■ **WHAT IS BEING ASKED**
Beginning with the line that contains "LOOK: Bea Alonzo reunites with One" and ending with the line that contains "to maximise both space and views, seamlessly", reproduce the lines of the entries below exactly, omitting pictures.

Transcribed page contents

--------------------------------

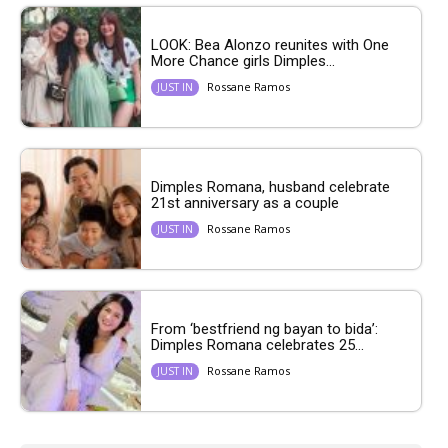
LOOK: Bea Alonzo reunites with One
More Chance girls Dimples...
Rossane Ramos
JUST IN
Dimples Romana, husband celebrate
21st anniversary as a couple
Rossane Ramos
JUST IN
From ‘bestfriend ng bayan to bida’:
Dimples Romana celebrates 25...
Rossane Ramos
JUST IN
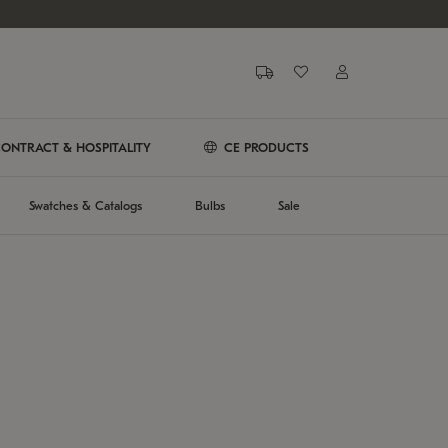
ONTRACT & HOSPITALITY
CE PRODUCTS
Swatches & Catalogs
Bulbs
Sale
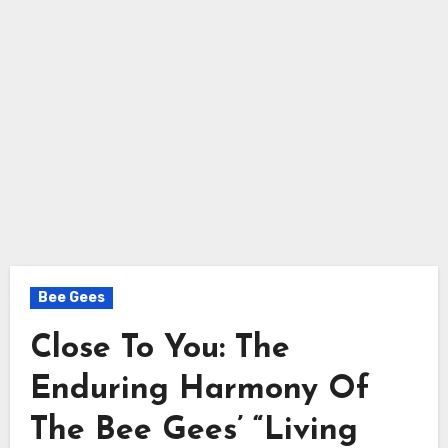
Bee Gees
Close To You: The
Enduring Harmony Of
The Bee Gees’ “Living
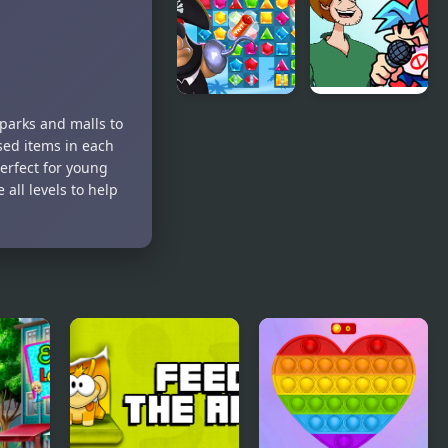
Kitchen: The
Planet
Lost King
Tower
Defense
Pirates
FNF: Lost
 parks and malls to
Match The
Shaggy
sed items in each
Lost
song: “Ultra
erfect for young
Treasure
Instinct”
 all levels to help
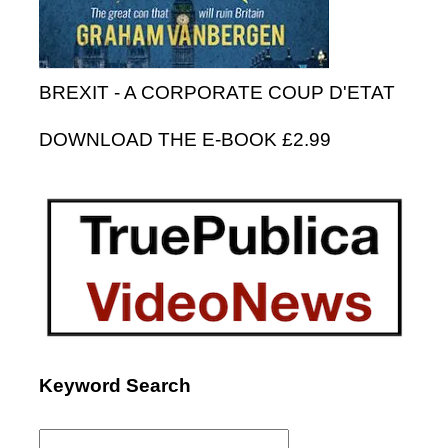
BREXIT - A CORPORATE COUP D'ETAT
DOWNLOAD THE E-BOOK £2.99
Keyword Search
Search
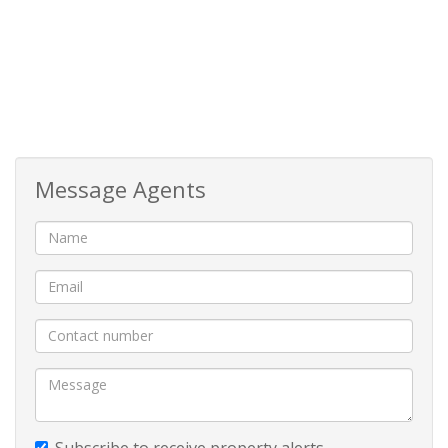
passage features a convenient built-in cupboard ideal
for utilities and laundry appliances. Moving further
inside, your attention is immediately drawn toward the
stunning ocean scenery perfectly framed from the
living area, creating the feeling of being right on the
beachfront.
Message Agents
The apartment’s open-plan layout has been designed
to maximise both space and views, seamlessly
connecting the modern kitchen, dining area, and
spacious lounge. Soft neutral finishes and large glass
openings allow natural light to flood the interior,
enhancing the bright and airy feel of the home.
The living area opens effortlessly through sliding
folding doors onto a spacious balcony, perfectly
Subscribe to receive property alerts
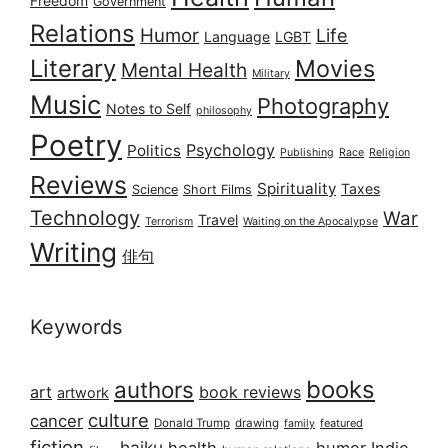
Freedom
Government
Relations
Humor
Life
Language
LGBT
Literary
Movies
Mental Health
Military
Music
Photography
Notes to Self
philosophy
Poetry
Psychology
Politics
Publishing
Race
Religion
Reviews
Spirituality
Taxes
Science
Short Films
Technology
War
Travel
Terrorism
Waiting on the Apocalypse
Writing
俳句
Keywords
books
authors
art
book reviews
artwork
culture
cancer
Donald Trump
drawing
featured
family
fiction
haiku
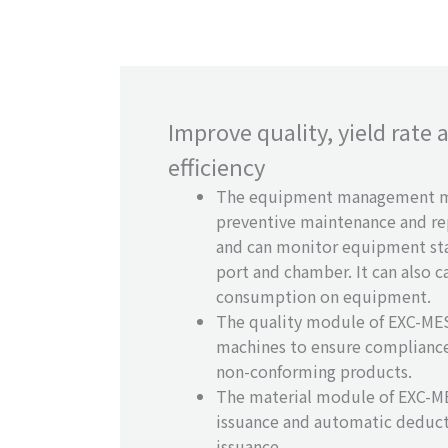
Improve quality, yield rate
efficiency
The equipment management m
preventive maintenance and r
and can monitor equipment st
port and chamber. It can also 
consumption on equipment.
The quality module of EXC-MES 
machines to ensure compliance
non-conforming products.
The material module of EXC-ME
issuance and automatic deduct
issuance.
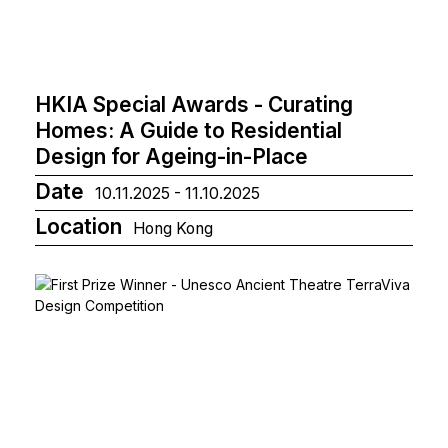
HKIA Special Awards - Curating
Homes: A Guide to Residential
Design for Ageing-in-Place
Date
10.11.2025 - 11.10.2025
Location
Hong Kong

--------------------------------

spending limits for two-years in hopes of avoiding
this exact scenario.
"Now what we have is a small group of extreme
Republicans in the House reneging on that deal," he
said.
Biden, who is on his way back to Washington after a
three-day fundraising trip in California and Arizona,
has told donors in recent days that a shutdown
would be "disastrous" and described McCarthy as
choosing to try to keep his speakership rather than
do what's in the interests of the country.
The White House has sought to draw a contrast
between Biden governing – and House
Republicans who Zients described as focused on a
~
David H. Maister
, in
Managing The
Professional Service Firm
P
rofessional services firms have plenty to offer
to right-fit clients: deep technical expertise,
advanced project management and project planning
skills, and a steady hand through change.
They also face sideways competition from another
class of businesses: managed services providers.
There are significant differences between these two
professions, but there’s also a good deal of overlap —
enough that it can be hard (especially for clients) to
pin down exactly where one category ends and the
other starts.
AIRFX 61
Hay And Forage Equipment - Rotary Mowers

--------------------------------

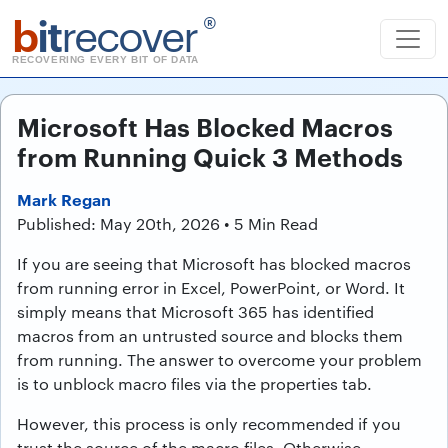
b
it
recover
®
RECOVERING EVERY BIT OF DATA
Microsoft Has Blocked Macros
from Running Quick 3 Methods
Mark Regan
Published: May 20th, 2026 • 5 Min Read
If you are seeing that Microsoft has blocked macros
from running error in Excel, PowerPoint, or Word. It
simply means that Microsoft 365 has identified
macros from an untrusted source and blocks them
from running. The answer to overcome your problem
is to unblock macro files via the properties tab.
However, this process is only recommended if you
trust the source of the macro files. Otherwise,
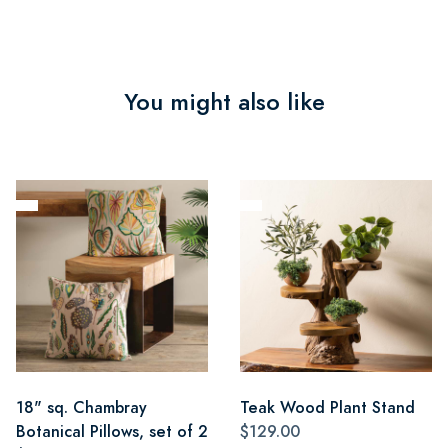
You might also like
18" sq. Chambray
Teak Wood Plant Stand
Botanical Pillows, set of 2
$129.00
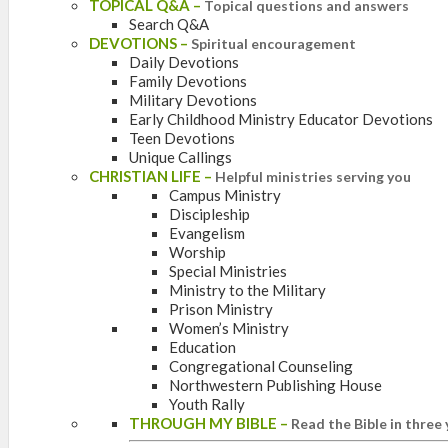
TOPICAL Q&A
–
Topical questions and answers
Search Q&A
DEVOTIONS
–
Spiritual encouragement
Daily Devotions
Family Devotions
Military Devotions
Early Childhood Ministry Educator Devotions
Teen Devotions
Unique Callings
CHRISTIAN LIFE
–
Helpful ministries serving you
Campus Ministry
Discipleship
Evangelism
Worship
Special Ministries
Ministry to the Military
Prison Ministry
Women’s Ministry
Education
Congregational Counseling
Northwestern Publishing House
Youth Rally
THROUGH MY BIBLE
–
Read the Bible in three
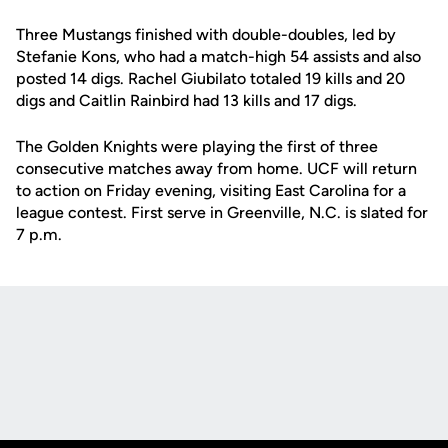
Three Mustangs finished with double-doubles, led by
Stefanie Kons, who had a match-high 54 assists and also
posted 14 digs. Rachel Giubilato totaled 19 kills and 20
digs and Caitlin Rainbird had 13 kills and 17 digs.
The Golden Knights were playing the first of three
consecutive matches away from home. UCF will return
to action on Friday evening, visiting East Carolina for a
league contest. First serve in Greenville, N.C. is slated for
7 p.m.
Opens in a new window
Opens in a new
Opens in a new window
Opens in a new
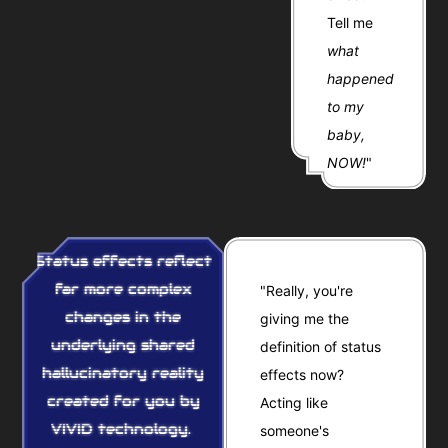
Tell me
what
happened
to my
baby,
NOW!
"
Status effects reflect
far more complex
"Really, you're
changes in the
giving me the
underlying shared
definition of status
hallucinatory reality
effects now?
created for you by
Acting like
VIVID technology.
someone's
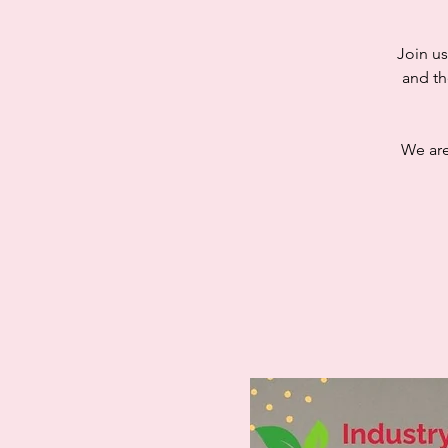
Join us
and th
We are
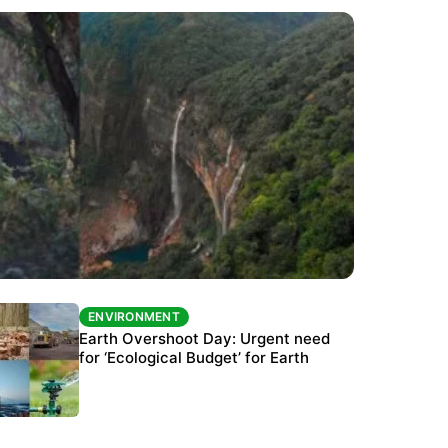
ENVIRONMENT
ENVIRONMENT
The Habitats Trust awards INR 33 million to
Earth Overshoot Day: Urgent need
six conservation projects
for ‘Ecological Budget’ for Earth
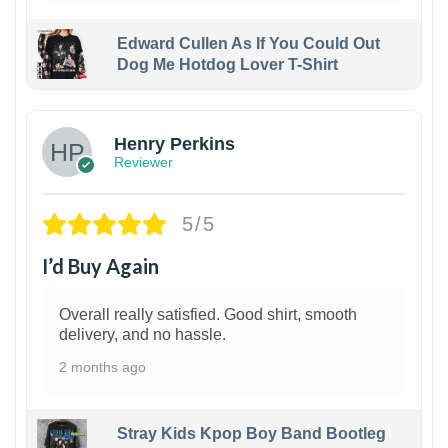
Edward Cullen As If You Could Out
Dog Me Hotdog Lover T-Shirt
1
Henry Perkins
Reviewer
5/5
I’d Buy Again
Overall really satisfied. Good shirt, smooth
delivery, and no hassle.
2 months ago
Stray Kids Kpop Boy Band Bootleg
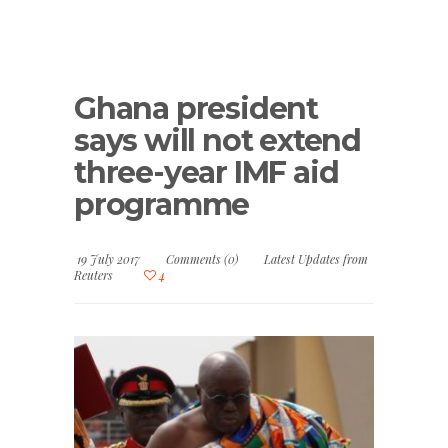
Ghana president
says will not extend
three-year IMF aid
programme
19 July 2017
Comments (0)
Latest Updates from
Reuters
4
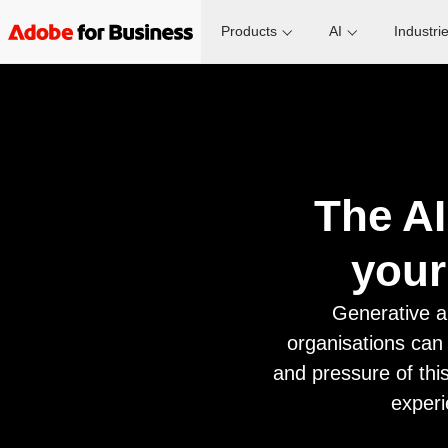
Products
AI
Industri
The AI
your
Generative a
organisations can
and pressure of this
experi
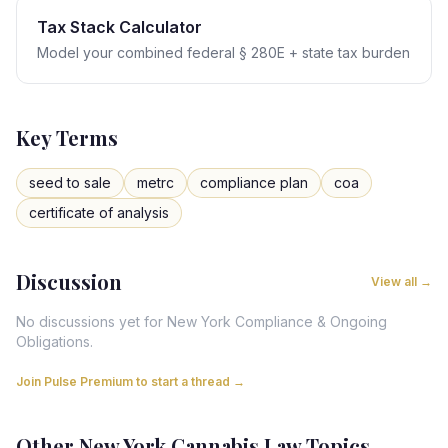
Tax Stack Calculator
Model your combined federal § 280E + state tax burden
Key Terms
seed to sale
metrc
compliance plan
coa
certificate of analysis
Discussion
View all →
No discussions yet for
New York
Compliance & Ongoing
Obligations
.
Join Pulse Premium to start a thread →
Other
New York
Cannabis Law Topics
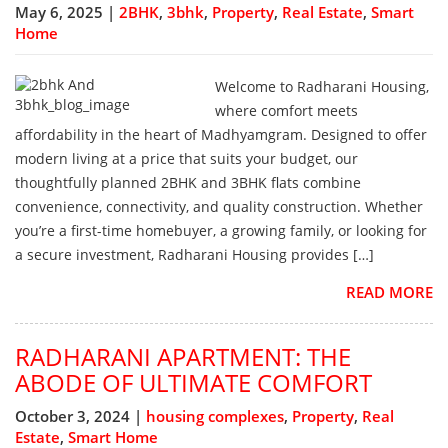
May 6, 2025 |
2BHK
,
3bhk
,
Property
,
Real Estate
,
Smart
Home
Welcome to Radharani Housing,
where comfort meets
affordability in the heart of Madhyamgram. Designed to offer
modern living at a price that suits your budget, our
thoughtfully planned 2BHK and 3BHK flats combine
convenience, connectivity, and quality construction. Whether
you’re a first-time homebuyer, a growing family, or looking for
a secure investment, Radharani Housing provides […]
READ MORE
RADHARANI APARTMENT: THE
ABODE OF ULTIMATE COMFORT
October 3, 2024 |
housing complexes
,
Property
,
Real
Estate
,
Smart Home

--------------------------------

■ **ANSWER SPACE**
LOOK: Bea Alonzo reunites with One
More Chance girls Dimples...
Rossane Ramos
JUST IN
Dimples Romana, husband celebrate
21st anniversary as a couple
Rossane Ramos
JUST IN
From ‘bestfriend ng bayan to bida’:
Dimples Romana celebrates 25...
Rossane Ramos
JUST IN
ONTRACT & HOSPITALITY
CE PRODUCTS
Swatches & Catalogs
Bulbs
Sale
Bee Gees
Close To You: The
Enduring Harmony Of
The Bee Gees’ “Living
Kitchen: The
Planet
Lost King
Tower
Defense
Pirates
FNF: Lost
 parks and malls to
Match The
Shaggy
sed items in each
Lost
song: “Ultra
erfect for young
Treasure
Instinct”
 all levels to help
BREXIT - A CORPORATE COUP D'ETAT
DOWNLOAD THE E-BOOK £2.99
Keyword Search
Search
passage features a convenient built-in cupboard ideal
for utilities and laundry appliances. Moving further
inside, your attention is immediately drawn toward the
stunning ocean scenery perfectly framed from the
living area, creating the feeling of being right on the
beachfront.
Message Agents
The apartment’s open-plan layout has been designed
to maximise both space and views, seamlessly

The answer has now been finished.